Let's talk about "stay-at-home" leverage
[Note: originally posted May 7, 2020 on my now-defunct Substack]
Quarantine has been devastating to some retailers, as high fixed costs have become an anchor on companies like Macy's and Gap. Or especially Neiman-Marcus, which filed bankruptcy today.
On the other side of the coin are Wayfair and Peloton.
Both companies reported blowout earnings this week, all the while proving that we're getting ready to get comfortable indoors for the long-run. And unlike Gap, the (expensive) investments both companies have made in delivery and logistics and in content production (in Peloton's case) have proven to be a springboard as we all plan to stay indoors.
Cocooning is the hot new trend.
Accenture described cocooning as a broad retreat to safe spaces.
Everyone is being told to self-isolate. That means a return en masse to home as the epicenter of life and experience.
And Conor Sen argued in Bloomberg Opinion that for the foreseeable future, consumption is going to be centered around the home
Although some of that lost consumption might be saved, a lot of it will be spent where it can be — and for a lot of consumers, that will mean spending on their homes. Instead of going to bars and restaurants or jetting overseas, upgrade your kitchen and or bathroom. If large live concerts or sporting events are out for a while, upgrade your sound system and television. Instead of travel, buy new furniture or build a deck and patio area in your backyard. If cities are going to be a shell of themselves for the foreseeable future, maybe it's time to buy a house in the suburbs. It’s surely no coincidence that last week the New York Times said it was eliminating its Travel section on Sundays and replacing it with a section called At Home.
We're not going to Equinox anytime soon (and certainly not to Chapter 11'd Gold's Gym). And the concept of the "second living room" that is the local coffee shop or bar? That's dead, at least for the moment.
And since everyone is pretty much in agreement that reopening ≠ economic rebound (a Washington Post/Univ. of Maryland poll showed that just 33% of respondents are comfortable going into a retail clothing store, and only 22% eating out in a restaurant), we're likely to be spending a lot more time in our living rooms, whether on bikes or on mid-century modern inspired couches.
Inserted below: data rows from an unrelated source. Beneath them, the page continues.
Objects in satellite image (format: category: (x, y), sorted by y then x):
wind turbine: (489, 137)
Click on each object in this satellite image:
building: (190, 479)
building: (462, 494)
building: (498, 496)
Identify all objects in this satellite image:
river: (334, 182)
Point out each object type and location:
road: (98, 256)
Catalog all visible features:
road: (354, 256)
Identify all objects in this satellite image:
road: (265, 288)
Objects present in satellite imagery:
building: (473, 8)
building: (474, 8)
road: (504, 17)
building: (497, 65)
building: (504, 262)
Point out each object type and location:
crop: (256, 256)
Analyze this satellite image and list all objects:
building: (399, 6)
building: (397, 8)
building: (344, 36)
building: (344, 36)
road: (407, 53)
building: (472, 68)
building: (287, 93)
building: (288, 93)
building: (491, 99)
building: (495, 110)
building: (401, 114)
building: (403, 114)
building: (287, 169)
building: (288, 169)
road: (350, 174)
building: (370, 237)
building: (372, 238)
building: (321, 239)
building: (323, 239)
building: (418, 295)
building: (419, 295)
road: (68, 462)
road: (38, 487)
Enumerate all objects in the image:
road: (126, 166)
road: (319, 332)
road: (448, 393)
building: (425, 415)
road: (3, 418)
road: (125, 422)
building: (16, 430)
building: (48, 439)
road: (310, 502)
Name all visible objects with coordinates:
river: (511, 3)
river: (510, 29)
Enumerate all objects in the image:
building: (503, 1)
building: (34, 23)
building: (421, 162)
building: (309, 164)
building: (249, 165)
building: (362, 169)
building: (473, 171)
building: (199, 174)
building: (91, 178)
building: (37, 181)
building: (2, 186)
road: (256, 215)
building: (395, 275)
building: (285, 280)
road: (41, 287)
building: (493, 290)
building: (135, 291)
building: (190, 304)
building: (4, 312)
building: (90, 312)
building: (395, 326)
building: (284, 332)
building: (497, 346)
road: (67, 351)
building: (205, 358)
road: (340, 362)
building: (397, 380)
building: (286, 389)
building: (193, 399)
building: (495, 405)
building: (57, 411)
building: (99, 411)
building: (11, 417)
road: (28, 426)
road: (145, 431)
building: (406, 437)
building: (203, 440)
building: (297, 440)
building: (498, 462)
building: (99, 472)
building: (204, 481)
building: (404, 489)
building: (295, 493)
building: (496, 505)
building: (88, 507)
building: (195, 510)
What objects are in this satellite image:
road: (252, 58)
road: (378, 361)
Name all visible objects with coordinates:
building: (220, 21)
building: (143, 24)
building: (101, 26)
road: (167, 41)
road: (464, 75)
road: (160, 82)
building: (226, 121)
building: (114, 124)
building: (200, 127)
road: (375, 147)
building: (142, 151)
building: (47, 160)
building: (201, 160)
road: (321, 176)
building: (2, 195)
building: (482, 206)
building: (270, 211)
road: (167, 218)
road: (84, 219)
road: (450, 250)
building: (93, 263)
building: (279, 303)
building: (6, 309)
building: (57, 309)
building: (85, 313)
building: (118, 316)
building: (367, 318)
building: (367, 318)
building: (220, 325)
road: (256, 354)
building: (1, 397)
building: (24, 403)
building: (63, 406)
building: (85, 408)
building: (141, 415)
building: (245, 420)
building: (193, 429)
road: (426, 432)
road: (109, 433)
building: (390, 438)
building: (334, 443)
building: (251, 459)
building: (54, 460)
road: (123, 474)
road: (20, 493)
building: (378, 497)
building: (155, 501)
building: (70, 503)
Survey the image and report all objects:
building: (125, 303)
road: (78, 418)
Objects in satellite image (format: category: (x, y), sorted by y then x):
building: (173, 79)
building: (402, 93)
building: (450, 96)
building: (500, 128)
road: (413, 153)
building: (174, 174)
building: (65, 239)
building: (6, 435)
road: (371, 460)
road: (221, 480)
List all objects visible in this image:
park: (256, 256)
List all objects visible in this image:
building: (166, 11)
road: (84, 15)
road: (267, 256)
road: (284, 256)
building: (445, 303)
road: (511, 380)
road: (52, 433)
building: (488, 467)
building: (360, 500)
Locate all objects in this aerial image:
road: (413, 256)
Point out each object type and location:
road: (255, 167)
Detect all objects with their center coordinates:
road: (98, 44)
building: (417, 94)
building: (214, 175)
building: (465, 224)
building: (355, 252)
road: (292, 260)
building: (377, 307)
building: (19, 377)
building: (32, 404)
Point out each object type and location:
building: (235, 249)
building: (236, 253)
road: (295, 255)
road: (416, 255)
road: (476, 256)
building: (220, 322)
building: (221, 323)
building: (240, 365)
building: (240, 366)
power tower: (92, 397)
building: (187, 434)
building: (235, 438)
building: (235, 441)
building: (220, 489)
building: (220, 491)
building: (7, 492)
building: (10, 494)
Back to Accenture (emphasis mine)…
Desire for cocooning, along with opportunities for those with creative strategies to enable it, will move centerstage for the same reason. Winners will be those who zero their sights on the home. At the height of the crisis, many—workers, especially— are spending more time at home. After, this pattern will endure with meaningfulness and comfort carrying a price premium.
If that's true - and the early evidence is looking fairly strong - companies like Wayfair (and Shopify - more on them in the future) have an amazing opportunity. In the course of a couple weeks, the total addressable market for both companies grew massively. Aren't going into the office every day? You're going to need a desk and chars. As gyms were shutdown across the country, Peloton bikes went from a luxury item for a few wealthy clusters in New York and San Francisco to an essential item.
But is there a longer-term business risk to cocooning?
Eventually the butterfly breaks out and flies away. When we're all vaccinated or immune, are we going to want to get out when we finally can. The reversal of cocooning might happen just as fast.
Peloton saw huge growth in high-margin Connected Fitness Subscriptions. Surely they'll convert some of the 1.1M people who signed up for the 90-day trial into paying subscribers. But analysts pointed out that even if 100% of those people signed up as paying subscribers, that is still below the company's implied outlook Hardware is also a potential hazard. Deliveries for bikes is now up to three months, while the company also said it won't deliver Treads at least through the next quarter. There's more competition out there, which would take those recurring revenue streams with it.
Wayfair is also an expectations story. For all the revenue growth it has seen, it still has never made money, and has burned cash for almost the entirety of the past eight years. It's also fairly leveraged, so if those revenue growth rates fall back down, there's a high price to pay for it's expansive distribution network.
More of life will take place indoors. But watch out for overly-dramatic expectations that we’ll be shut-ins for good.